The height includes 0.75” height of the stopper in the canteen.
The width includes two 1.25” handles,
The depth (front to back) measurement includes the 1” nose.
Both prehistoric and historic canteens with hooked noses are known. See the cover of Dittert and Plog (1980: cover and p. 111) for a Sikyatki example. A similar canteen by Nampeyo was for sale by Steve Elmore, picture on file. However Mark has taken this concept and enlarged on it, adding
a) a rounded back, b) a flared spout and c) a loosely fitting stopper. The canteen is nicely blushed from its outdoor firing.
While earlier renditions of this form depicted an avian being, Mark has conceptualized a different and more complex image. The front of the canteen is a katchina, its forehead painted with overlapping blue, red and tan triangles, tadpole-like eyes, the hooked beak its nose or mouth with a ruff of evergreens around its neck. Turquoise graces its ears. “On its cheeks are the dual vertical stripes that signify the twin warrior gods, a male identifier (Wade and Cooke, 2012:107).” I suspect this represents a specific katchina, but have not identified it yet.

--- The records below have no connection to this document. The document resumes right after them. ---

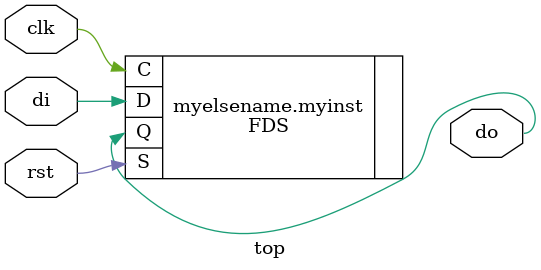
<source format=v>
module top (
    input   clk,
    input   rst,
    input   di,
    output  do
);
    
  // parameter TEST_COND = 1;
  parameter TEST_COND = 0;

  generate
  
      if (TEST_COND)
          begin : myifname
              FDR myinst (.C(clk), .D(di), .Q(do), .R(rst)); 
	      // Post-synthesis name : myifname.myinst
          end
      else
          begin : myelsename
              FDS myinst (.C(clk), .D(di), .Q(do), .S(rst)); 
	      // Post-synthesis name : myelsename.myinst
          end
      
  endgenerate

endmodule

</source>
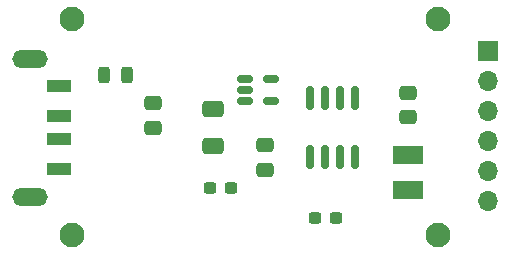
<source format=gbr>
%TF.GenerationSoftware,KiCad,Pcbnew,7.0.11+dfsg-1build4*%
%TF.CreationDate,2025-03-28T22:18:16-04:00*%
%TF.ProjectId,BadUSB,42616455-5342-42e6-9b69-6361645f7063,rev?*%
%TF.SameCoordinates,Original*%
%TF.FileFunction,Soldermask,Top*%
%TF.FilePolarity,Negative*%
%FSLAX46Y46*%
G04 Gerber Fmt 4.6, Leading zero omitted, Abs format (unit mm)*
G04 Created by KiCad (PCBNEW 7.0.11+dfsg-1build4) date 2025-03-28 22:18:16*
%MOMM*%
%LPD*%
G01*
G04 APERTURE LIST*
G04 Aperture macros list*
%AMRoundRect*
0 Rectangle with rounded corners*
0 $1 Rounding radius*
0 $2 $3 $4 $5 $6 $7 $8 $9 X,Y pos of 4 corners*
0 Add a 4 corners polygon primitive as box body*
4,1,4,$2,$3,$4,$5,$6,$7,$8,$9,$2,$3,0*
0 Add four circle primitives for the rounded corners*
1,1,$1+$1,$2,$3*
1,1,$1+$1,$4,$5*
1,1,$1+$1,$6,$7*
1,1,$1+$1,$8,$9*
0 Add four rect primitives between the rounded corners*
20,1,$1+$1,$2,$3,$4,$5,0*
20,1,$1+$1,$4,$5,$6,$7,0*
20,1,$1+$1,$6,$7,$8,$9,0*
20,1,$1+$1,$8,$9,$2,$3,0*%
G04 Aperture macros list end*
%ADD10O,2.997200X1.498600*%
%ADD11R,2.006600X1.092200*%
%ADD12RoundRect,0.250000X-0.475000X0.337500X-0.475000X-0.337500X0.475000X-0.337500X0.475000X0.337500X0*%
%ADD13C,2.100000*%
%ADD14RoundRect,0.250000X0.475000X-0.337500X0.475000X0.337500X-0.475000X0.337500X-0.475000X-0.337500X0*%
%ADD15R,2.600000X1.500000*%
%ADD16R,1.700000X1.700000*%
%ADD17O,1.700000X1.700000*%
%ADD18RoundRect,0.237500X-0.300000X-0.237500X0.300000X-0.237500X0.300000X0.237500X-0.300000X0.237500X0*%
%ADD19RoundRect,0.237500X0.300000X0.237500X-0.300000X0.237500X-0.300000X-0.237500X0.300000X-0.237500X0*%
%ADD20RoundRect,0.250000X-0.650000X0.412500X-0.650000X-0.412500X0.650000X-0.412500X0.650000X0.412500X0*%
%ADD21RoundRect,0.150000X-0.512500X-0.150000X0.512500X-0.150000X0.512500X0.150000X-0.512500X0.150000X0*%
%ADD22RoundRect,0.243750X-0.243750X-0.456250X0.243750X-0.456250X0.243750X0.456250X-0.243750X0.456250X0*%
%ADD23RoundRect,0.150000X0.150000X-0.825000X0.150000X0.825000X-0.150000X0.825000X-0.150000X-0.825000X0*%
G04 APERTURE END LIST*
D10*
%TO.C,J1*%
X138201300Y-127343000D03*
X138201300Y-115659000D03*
D11*
X140690500Y-125001001D03*
X140690500Y-122501001D03*
X140690500Y-120500999D03*
X140690500Y-118000999D03*
%TD*%
D12*
%TO.C,R3*%
X170218000Y-118558500D03*
X170218000Y-120633500D03*
%TD*%
D13*
%TO.C,REF\u002A\u002A*%
X141732000Y-112268000D03*
%TD*%
%TO.C,REF\u002A\u002A*%
X172720000Y-130556000D03*
%TD*%
D14*
%TO.C,R2*%
X158153000Y-125078500D03*
X158153000Y-123003500D03*
%TD*%
D15*
%TO.C,D2*%
X170218000Y-126811000D03*
X170218000Y-123811000D03*
%TD*%
D16*
%TO.C,J2*%
X176956000Y-115037000D03*
D17*
X176956000Y-117577000D03*
X176956000Y-120117000D03*
X176956000Y-122657000D03*
X176956000Y-125197000D03*
X176956000Y-127737000D03*
%TD*%
D18*
%TO.C,C1*%
X162370500Y-129121000D03*
X164095500Y-129121000D03*
%TD*%
D13*
%TO.C,*%
X172720000Y-112268000D03*
%TD*%
D19*
%TO.C,C2*%
X155205500Y-126581000D03*
X153480500Y-126581000D03*
%TD*%
D20*
%TO.C,C3*%
X153708000Y-119938500D03*
X153708000Y-123063500D03*
%TD*%
D21*
%TO.C,U2*%
X156380500Y-117376000D03*
X156380500Y-118326000D03*
X156380500Y-119276000D03*
X158655500Y-119276000D03*
X158655500Y-117376000D03*
%TD*%
D22*
%TO.C,D1*%
X144515500Y-117056000D03*
X146390500Y-117056000D03*
%TD*%
D23*
%TO.C,U1*%
X161963000Y-123976000D03*
X163233000Y-123976000D03*
X164503000Y-123976000D03*
X165773000Y-123976000D03*
X165773000Y-119026000D03*
X164503000Y-119026000D03*
X163233000Y-119026000D03*
X161963000Y-119026000D03*
%TD*%
D13*
%TO.C,REF\u002A\u002A*%
X141732000Y-130556000D03*
%TD*%
D12*
%TO.C,R1*%
X148628000Y-119426000D03*
X148628000Y-121501000D03*
%TD*%
D13*
%TO.C,REF\u002A\u002A*%
X172720000Y-112268000D03*
%TD*%
M02*

</source>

Gracing the rear of the canteen is a swirling flock of eleven birds drawn in black outline; only fragments of these images are visible from the front of the vessel. A twelfth bird painted in solid black with a fan of tan and white tail feathers sits upon the katchina face on the front. Katchinas and birds, of course, are natural soulmates.
The overall effect of canteen 2014-12 is complex: fun, beautiful, intriguing and sacred, much like the katchina daces it echoes.